── Excerpted records ──

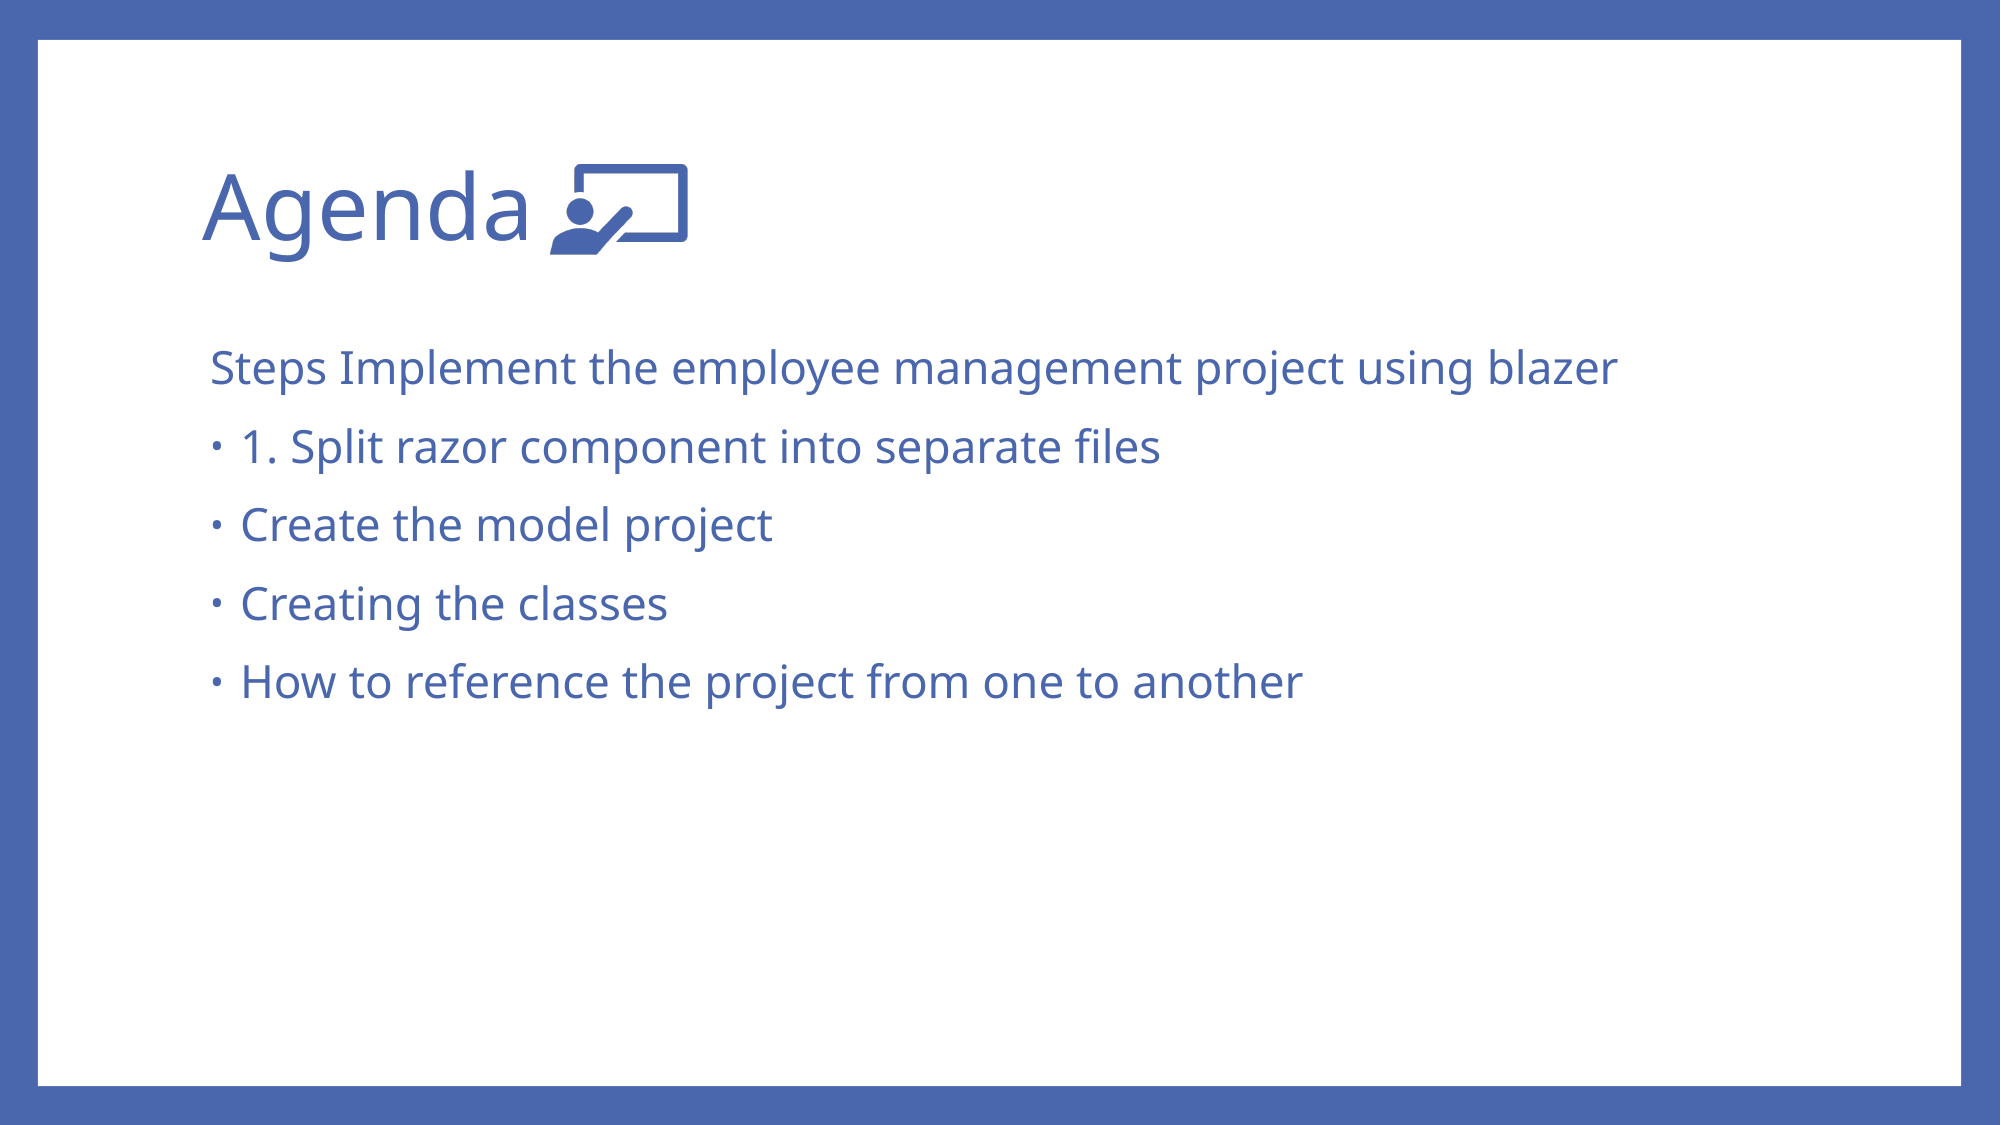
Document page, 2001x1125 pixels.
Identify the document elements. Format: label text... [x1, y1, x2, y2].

list Steps Implement the employee management project using blazer 1. Split razor component into separate files Create the model project Creating the classes How to reference the project from one to another [187, 337, 1808, 1000]
title Agenda [187, 99, 1808, 323]
picture [542, 133, 694, 285]
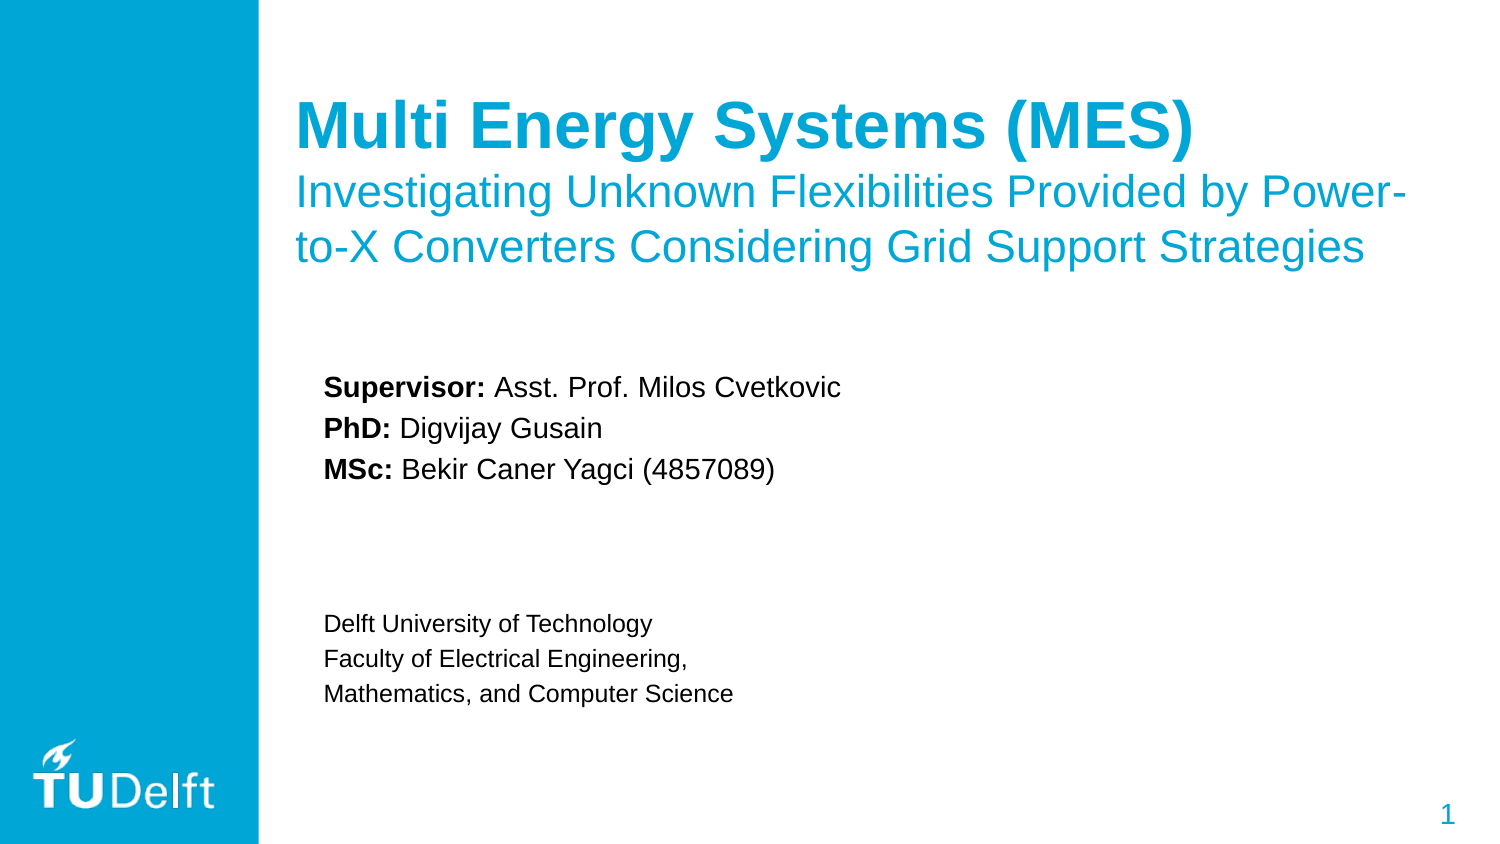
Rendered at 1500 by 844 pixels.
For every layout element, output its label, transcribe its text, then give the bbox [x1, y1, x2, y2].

subtitle Supervisor: Asst. Prof. Milos Cvetkovic PhD: Digvijay Gusain MSc: Bekir Caner Yagci (4857089) Delft University of Technology Faculty of Electrical Engineering, Mathematics, and Computer Science [308, 361, 1275, 747]
title Multi Energy Systems (MES) Investigating Unknown Flexibilities Provided by Power-to-X Converters Considering Grid Support Strategies [280, 12, 1473, 340]
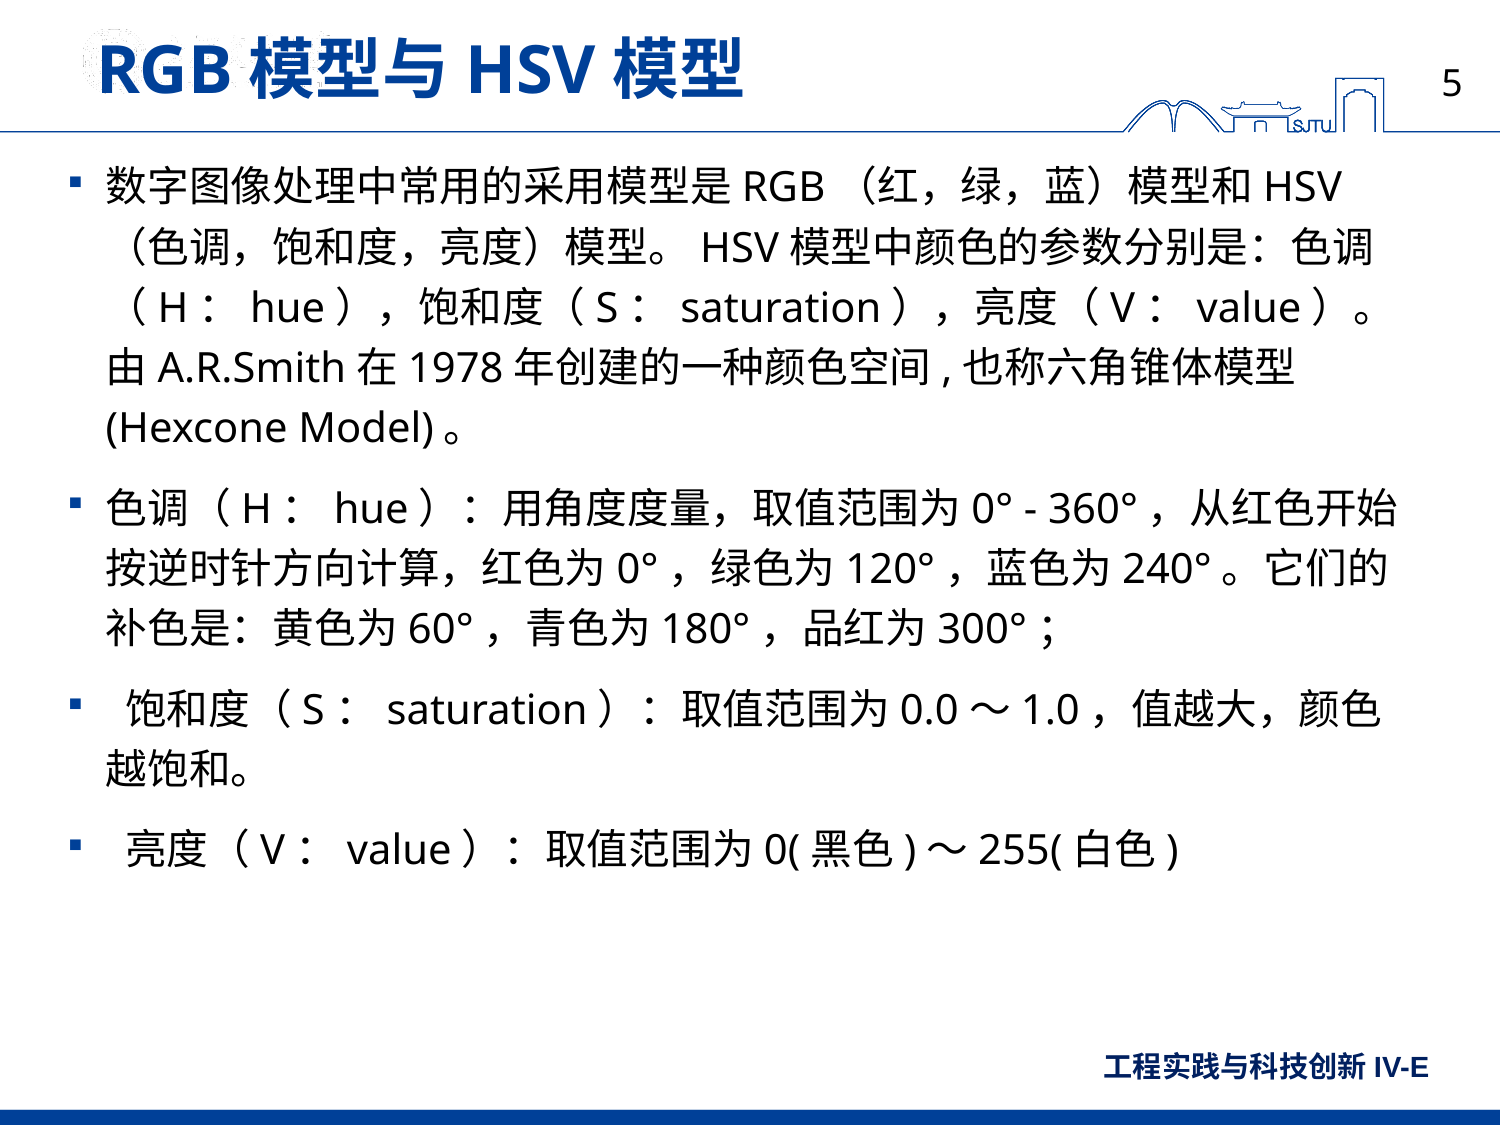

───

**Task requirements:**
Output each record above exactly as written. Skip any pictures.

**Completed task:**
Document page, 2001x1125 pixels.
Identify the document elements. Format: label text... [x1, y1, x2, y2].

list Steps Implement the employee management project using blazer 1. Split razor component into separate files Create the model project Creating the classes How to reference the project from one to another [187, 337, 1808, 1000]
title Agenda [187, 99, 1808, 323]
picture [542, 133, 694, 285]
Rendered at 1500 by 844 pixels.
For every layout element, output its label, transcribe its text, then give the bbox [x1, y1, x2, y2].

subtitle Supervisor: Asst. Prof. Milos Cvetkovic PhD: Digvijay Gusain MSc: Bekir Caner Yagci (4857089) Delft University of Technology Faculty of Electrical Engineering, Mathematics, and Computer Science [308, 361, 1275, 747]
title Multi Energy Systems (MES) Investigating Unknown Flexibilities Provided by Power-to-X Converters Considering Grid Support Strategies [280, 12, 1473, 340]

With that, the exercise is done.